Text under study
◆ ◆ ◆ ◆ ◆
Being the youngest boarder at the barn and working with my first horse horse, some of the more experienced boarders have come to my aid. One told me about blocker ties and lets me use his. Blocker ties weren’t news to me because I have heard about them before because I posted about this same problem on here, and several of you lovely people have offered that as a suggestion (yay HF). He does fine with the blockers in the few times I’ve used them. I rarely have been using them however I’m thinking of getting a longer lead rope and tying a knot at the end of it. I’ve read, and correct me if I’m wrong that using a 12-14ft lead rope is ideal for situations like these with blocker rings, because it allows enough slack for them to quit pulling, giving them some leeway to assess the situation. The knot at the end of the rope will prevent them from running off.


He’s learned to ground tie in the process, well sort of. He has the illusion of being tied, but he really isn’t and he knows it. I just take the lead rope and pass it through the O-Ring once, and that is it, he stays. Rear foot cocked forward, and a “relaxed” lean once he’s “tied”. He does get impatient sometimes and when he gets spooky (especially if it’s windy and there’s a lot of noise pinging around the barn) and jittery he’ll pull for excess rope and I re-tighten. I wouldn’t trust him on a trail ride with this method, just out of safety, so I am continuing to work with him to be able to be actually hard tied, but worst case scenario I don’t mind using blocker rings with the anchor knot at the end of the rope.

I’ve turned my energy onto what I think will be more productive in having him stop pulling; working with him on giving to pressure. So far he’s doing well and we’re reinforcing our “whoas”. He definitely needs to learn to give to pressure better and we’re getting there. 

I hurt my back last week and have barely been out to the barn in the past 2 weeks. We had some heavy rain and high winds blow through last weekend, and the horses had to be kept in for a day and a half. The BOs are aware of his issue with being tied, but figured they’ll attempt it since they had to clean his stall and prefer not to do it with him in there (I don’t blame them, even though he stays to the corner and out of the way). They used a safety stretch tie, and apparently he stood there fine for 30 minutes while they cleaned his stall, buckets, etc. I was pretty happy to hear that and they were happy to report it. She said he was calm and didn’t move.
◆ ◆ ◆ ◆ ◆
Required action A
Decide whether each statement agrees with the horse-tying post, answering yes or no and quoting the deciding words: (i) The writer uses blocker ties often. (ii) The writer would trust the pass-through method on a trail ride. (iii) The BOs used a safety stretch tie while they cleaned the stall.
Required action B
Carry on the horse-tying post from its last sentence.
The records are not needed for any of this.

Saved data entries:
◆ ◆ ◆ ◆ ◆
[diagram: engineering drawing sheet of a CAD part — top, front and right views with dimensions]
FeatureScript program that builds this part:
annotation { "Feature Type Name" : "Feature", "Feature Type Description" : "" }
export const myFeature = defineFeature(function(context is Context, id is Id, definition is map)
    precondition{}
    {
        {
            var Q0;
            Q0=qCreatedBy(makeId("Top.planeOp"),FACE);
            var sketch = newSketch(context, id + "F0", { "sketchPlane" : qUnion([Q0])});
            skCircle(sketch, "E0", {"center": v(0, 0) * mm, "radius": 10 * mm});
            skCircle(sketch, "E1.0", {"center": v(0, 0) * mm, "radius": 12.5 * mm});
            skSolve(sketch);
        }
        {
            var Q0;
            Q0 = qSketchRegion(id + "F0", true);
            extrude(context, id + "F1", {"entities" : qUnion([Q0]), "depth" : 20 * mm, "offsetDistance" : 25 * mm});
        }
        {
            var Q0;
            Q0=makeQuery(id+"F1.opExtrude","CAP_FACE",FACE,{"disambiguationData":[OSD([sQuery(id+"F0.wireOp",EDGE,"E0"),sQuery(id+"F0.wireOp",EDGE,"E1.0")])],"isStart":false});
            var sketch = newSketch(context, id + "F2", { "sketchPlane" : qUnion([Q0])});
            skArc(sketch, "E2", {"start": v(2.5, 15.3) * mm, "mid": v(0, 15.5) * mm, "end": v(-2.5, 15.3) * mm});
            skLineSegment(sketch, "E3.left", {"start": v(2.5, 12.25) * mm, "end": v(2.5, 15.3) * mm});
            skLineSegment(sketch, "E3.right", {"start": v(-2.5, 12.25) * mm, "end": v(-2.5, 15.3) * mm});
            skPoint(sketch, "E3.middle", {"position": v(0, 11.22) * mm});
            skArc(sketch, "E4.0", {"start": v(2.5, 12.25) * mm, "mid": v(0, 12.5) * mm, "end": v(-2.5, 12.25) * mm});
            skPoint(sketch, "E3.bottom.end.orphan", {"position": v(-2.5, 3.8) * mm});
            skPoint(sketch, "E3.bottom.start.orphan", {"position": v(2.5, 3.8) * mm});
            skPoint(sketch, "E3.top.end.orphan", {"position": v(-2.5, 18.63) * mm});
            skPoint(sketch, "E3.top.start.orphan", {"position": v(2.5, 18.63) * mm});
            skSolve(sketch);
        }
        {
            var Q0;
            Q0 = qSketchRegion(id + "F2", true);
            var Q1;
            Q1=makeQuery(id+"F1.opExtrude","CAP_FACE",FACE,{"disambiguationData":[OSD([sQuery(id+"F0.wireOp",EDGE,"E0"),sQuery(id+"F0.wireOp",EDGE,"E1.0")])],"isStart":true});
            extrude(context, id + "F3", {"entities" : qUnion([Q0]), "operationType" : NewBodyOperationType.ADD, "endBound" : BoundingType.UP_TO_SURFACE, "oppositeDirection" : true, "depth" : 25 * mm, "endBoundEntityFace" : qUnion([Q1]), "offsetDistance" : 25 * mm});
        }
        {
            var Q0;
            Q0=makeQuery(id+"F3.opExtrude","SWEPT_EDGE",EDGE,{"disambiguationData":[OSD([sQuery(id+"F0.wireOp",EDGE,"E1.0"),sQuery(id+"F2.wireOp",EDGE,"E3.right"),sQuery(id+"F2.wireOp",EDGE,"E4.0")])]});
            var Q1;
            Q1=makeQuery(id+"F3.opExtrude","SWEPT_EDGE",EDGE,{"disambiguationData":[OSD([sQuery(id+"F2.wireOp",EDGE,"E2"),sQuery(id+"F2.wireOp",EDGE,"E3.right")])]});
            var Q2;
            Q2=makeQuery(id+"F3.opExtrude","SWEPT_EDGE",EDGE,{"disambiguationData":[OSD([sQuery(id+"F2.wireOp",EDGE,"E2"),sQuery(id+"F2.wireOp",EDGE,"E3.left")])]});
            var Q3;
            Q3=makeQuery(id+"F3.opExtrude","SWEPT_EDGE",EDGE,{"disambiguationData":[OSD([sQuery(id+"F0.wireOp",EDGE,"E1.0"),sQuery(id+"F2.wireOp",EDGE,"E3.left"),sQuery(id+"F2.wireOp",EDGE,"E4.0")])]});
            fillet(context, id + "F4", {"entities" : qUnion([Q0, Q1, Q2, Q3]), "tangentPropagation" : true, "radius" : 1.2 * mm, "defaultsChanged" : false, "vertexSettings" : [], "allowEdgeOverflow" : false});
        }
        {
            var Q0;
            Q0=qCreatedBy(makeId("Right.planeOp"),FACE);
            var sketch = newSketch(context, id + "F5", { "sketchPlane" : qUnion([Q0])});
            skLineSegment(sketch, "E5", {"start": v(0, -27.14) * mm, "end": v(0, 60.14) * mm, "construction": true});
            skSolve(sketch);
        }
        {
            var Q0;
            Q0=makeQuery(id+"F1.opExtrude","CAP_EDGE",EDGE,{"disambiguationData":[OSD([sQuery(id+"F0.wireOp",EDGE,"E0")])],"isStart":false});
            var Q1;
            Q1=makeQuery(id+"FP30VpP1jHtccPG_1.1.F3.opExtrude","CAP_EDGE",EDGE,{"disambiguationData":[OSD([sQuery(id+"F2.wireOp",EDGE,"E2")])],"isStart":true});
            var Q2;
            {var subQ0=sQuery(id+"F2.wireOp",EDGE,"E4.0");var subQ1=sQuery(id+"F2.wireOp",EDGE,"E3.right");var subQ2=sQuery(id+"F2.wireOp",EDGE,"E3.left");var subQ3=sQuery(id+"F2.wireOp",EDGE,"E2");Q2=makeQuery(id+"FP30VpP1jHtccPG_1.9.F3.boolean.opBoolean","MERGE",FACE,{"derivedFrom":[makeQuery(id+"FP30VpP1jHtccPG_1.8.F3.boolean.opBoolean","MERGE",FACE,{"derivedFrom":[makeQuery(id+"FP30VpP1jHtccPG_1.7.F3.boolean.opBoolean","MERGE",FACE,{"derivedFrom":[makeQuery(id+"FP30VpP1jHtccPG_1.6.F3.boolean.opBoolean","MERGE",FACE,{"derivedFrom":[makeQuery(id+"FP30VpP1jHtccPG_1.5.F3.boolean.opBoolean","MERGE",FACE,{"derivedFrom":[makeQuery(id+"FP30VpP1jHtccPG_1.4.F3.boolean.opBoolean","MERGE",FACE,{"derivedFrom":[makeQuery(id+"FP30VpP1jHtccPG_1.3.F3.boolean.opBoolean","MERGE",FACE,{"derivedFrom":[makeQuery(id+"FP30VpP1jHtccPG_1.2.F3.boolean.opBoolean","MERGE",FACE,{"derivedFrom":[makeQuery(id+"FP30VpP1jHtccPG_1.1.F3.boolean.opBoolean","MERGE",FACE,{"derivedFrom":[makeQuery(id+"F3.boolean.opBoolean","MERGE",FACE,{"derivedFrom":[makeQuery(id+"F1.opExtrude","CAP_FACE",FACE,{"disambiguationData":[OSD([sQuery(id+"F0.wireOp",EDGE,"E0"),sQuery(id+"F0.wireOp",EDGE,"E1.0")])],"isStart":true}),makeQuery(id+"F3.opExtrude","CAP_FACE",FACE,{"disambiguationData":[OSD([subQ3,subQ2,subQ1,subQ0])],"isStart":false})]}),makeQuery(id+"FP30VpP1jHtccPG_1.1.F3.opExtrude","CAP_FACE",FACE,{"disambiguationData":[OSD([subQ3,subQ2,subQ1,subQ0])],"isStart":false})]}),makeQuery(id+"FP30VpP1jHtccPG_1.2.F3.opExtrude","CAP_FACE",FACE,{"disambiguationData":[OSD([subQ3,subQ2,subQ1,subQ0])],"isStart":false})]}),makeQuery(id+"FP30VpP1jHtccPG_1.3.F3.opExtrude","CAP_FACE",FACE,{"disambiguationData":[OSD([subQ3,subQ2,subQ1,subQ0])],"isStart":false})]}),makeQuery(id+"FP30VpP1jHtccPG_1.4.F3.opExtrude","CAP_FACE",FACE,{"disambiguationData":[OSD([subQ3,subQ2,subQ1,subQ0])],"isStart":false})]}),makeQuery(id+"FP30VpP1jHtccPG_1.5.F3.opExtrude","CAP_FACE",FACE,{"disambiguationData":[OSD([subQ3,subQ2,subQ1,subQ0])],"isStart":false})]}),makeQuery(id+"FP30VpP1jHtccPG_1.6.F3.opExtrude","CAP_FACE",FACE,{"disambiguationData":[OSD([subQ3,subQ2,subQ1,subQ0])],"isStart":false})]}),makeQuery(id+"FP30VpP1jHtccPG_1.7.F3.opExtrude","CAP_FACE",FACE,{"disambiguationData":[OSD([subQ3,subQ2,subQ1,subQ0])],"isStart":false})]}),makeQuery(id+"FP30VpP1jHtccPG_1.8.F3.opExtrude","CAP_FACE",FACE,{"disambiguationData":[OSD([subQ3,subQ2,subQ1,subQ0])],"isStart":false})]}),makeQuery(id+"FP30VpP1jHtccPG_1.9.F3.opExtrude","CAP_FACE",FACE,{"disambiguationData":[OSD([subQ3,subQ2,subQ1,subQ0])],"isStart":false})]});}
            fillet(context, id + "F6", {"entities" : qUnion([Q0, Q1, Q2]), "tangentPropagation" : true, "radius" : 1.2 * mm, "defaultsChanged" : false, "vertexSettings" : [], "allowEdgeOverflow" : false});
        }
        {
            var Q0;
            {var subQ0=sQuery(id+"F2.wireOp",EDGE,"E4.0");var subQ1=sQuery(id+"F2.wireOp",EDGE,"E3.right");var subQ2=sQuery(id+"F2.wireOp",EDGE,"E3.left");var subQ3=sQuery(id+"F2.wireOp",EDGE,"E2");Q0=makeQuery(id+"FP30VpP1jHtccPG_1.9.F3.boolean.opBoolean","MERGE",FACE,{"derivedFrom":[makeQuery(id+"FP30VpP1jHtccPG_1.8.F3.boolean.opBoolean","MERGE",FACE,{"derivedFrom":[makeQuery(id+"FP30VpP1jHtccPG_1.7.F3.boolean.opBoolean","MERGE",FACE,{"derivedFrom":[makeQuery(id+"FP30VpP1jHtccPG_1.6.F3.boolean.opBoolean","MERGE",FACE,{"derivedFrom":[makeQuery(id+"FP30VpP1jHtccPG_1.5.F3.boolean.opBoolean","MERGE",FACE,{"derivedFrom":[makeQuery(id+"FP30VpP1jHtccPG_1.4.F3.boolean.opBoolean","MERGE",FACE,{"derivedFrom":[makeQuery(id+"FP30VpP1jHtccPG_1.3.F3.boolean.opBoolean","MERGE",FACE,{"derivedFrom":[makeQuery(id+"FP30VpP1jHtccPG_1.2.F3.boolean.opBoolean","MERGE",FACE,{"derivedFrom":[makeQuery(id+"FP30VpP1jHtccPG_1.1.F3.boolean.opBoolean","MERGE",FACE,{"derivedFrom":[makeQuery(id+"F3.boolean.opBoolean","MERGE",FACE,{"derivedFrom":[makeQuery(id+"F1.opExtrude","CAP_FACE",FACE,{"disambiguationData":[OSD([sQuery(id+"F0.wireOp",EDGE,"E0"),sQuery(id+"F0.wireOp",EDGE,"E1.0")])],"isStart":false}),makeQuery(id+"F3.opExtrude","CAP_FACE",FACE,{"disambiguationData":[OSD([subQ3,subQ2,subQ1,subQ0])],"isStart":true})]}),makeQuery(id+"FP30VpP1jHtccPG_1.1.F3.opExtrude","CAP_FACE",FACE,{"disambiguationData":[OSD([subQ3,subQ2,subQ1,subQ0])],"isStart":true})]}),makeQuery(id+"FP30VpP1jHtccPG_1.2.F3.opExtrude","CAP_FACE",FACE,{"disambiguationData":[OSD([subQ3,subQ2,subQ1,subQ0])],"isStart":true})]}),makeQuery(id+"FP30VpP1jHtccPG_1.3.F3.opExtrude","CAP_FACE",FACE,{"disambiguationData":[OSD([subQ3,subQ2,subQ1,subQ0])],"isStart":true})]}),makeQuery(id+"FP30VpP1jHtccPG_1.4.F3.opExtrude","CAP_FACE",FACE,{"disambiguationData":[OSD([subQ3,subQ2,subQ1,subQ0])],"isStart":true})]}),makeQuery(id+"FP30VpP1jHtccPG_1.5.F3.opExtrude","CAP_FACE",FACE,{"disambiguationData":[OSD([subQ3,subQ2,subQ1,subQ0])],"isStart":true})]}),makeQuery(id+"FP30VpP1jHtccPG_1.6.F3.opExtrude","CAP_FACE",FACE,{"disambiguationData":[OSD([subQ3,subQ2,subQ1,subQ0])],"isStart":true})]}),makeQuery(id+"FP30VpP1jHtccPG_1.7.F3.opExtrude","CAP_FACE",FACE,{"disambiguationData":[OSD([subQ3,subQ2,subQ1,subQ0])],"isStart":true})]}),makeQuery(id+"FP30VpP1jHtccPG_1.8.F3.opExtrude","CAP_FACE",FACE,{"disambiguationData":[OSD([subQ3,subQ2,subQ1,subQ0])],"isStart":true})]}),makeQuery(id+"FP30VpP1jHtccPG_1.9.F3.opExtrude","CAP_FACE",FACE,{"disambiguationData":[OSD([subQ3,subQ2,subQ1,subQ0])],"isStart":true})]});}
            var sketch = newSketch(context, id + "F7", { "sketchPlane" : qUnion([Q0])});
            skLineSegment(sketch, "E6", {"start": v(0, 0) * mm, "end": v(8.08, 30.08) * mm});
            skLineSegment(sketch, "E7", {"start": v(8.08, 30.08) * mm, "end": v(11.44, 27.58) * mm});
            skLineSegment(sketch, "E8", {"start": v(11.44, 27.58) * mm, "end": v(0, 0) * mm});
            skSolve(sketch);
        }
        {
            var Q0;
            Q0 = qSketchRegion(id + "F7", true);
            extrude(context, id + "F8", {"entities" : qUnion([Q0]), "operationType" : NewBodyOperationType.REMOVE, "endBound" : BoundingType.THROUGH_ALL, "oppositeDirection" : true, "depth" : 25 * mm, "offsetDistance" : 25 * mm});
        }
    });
◆ ◆ ◆ ◆ ◆
Written answer A
(i) No: "I rarely have been using them"
(ii) No: "I wouldn’t trust him on a trail ride with this method"
(iii) Yes: "They used a safety stretch tie"

Written answer B
I think I’m going to focus on teaching him to give to pressure and continuing to use the blocker tie rings.

*One (and a half) step at a time.*


----------



## Tazzie (Nov 8, 2011)

Yay! I'm so glad you made a journal! Will be fun reading your journey


----------



## edf (Dec 20, 2013)

Sounds like we kinda have simular situations indeed! 

I am glad you found him- he sounds like he is going to be a great horse- he will teach you things, and you teach him.

It is nice to read about what you are going through and how you solve them- as a newb myself, it helps me. 

He looks soo handsome! Such a cute horse! Can't wait to read how yur journey continues!!


----------



## Werecat (Aug 23, 2015)

Thanks Tazzie, I probably should document things that have already happened as well, since that'd be nice to have a concise timeline.

edf, sure hope so.  If anyone could learn from my experiences/mistakes that'd wonderful! Do you have a story thread going?

Thank you, he's quite cute, and the funniest thing is when he looks most handsome is right as he's about to spook; he cranes his head forward, neck arched, nostrils flared- hahaha. I usually snap him out of it before he actually does spook, but it's pretty; and pretty annoying. lol.


----------



## Werecat (Aug 23, 2015)

A Little "Bit" of Change​
One of the "issues" Bear came to me with, was the refusal to be bridled/accepting the bit. It seemed like either he had someone really handle him rough, or he has just been allowed to get away with too much; though it more than likely was both. Getting him to open his mouth was similar to using the jaws of life to a wrecked car, except swap out forceful mechanical priers with placing your thumb in the corner of his mouth on his bars. This would usually result in a head toss, so I used to have my instructor bridle him.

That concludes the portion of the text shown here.